Credit, News, & Questions
Credit:
- Credit for this poster goes to FishKA13 of the Creators Faction.
News:
- The Festive Dragon, Re’Gyn will be released alongside this event.
- The Wrath tier will be released alongside this event for endgame players.
Questions:
- What is your take on the concepts of perfection and imperfection? Does one exist within the other? Which one is more prevalent? How do they coexist?
- Which dragon will you be breeding this event, if any?
My answers:
- The concepts of perfection and imperfection have been waging a bloody war that has scarred humanity and the ethos since the beginning of time. But the verdict has been in since the war even started: perfection and imperfection are closer than we think.
While it may be true that in the movie of life, perfection is the star of the show—the ventriloquist of its audience—and imperfection is merely beyond the fourth wall, their affects overlap. Everywhere you see them, there is a degree of perfection in imperfection and a degree of imperfection in perfection. When you strive to be perfect, you strive to be imperfect, and vice versa, so this means we can only ever be imperfect… or and perfect.
Suppose you’re parched as you walk into a hut during a long trek in the desert, and you find a glass nearby with no other option to resort to. The glass is full of water to the midpoint and complete with air, or the other way around, and when you drink that glass, you’re drinking both perfection and imperfection. After mulling your options, you decide to drink it out of desperation, and in doing so, you’re embracing both concepts as embodiments of yourself. You are perfectly imperfect, just like the quality of the water when paired with how thirsty you were just seconds ago.
Perfection is the quality of having everything in order and good form; imperfection is the opposite of that. But there’s a catch. If imperfection is designed to be the opposite of perfection, and that criterion is met in a certain concept, then we can only state it as perfect since by that criterion, everything would be in order and good form… disorder would be the new order, and bad form would prevail over good form. The synopsis: all barriers would be broken, society would crumble, and evil would win. — But what evil wouldn’t know is that good would also win; it’d just be waiting in ambush for the right time to extinguish the wrath of evil, bringing forth the perfection that we never really lost under the reign of evil.

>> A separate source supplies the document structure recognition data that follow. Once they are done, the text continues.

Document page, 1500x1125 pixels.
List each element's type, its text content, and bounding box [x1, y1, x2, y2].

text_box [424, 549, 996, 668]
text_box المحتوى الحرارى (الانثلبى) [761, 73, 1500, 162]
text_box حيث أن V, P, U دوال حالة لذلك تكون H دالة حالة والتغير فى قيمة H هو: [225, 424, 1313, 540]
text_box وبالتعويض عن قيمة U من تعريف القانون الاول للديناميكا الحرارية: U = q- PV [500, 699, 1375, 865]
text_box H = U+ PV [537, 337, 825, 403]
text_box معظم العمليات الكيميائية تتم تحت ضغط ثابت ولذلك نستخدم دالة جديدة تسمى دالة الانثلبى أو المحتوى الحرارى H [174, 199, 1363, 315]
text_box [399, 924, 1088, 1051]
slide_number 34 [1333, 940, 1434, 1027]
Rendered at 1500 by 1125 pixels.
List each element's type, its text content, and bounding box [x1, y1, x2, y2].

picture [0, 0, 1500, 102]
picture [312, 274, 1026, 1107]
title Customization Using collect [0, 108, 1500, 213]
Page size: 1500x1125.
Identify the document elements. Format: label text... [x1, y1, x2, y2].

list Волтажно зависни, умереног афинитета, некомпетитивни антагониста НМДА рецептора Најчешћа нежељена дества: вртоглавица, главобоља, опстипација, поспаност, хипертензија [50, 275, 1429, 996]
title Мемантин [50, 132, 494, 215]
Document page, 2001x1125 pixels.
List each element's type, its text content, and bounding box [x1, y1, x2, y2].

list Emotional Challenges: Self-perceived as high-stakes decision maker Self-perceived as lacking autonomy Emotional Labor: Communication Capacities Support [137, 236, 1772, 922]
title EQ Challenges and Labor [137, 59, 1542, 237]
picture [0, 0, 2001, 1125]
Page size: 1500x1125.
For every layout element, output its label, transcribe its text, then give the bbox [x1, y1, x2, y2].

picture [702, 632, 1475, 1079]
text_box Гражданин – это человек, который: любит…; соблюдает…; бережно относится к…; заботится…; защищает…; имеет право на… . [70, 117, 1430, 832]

Perfection and imperfection mirror each other, so they are essentially the same. I have an unfinished drawing to represent this mirroring concept:
It’s intended to be two rectangular shapes looked at through a side perspective; the endpoint on the drawing, also known as the “vanishing point”, is where a real-life figure would stand to look at these shapes from the perspective that the drawing shows them in with their own eyes. I know the linework probably looks confusing, and it can be. To prevent straying further away from the topic, I recommend looking into a style of drawing known as “perspective drawing” if you enjoy the arts; the technique used above is actually one technique within that style, called “mirroring”. I’m still a beginner in that particular field, but I’ve mastered the basics and my skill will grow, which is what every artist’s goal should be.
To better understand the drawing, try not to look at it as two rectangular shapes with slanted sides; look at it as two rectangular shapes from the perspective of the position of the lines (the vanishing point). The drawing represents perfection when confronted by imperfection. Perfection at one angle has an impact on imperfection at another. But if you were standing where those lines intersect, it’s likely you’d miss the back shape; sometimes perfection can eclipse imperfection, and vice versa, but they both exist in all places, at all times. Every miracle constitutes a curse, and every curse constitutes a miracle; every paragon represents a travesty, and every travesty represents a paragon.
Perfection is imperfection, and imperfection is perfection. When people say that they don’t want to be perfect, they’re really saying they want to be perfect by suggesting they want to be imperfect; this is supported by the principle that nobody is perfect, so imperfection becomes the societal norm, thus making everybody perfect.
- I will be breeding Kechuri, my second Monarch dragon.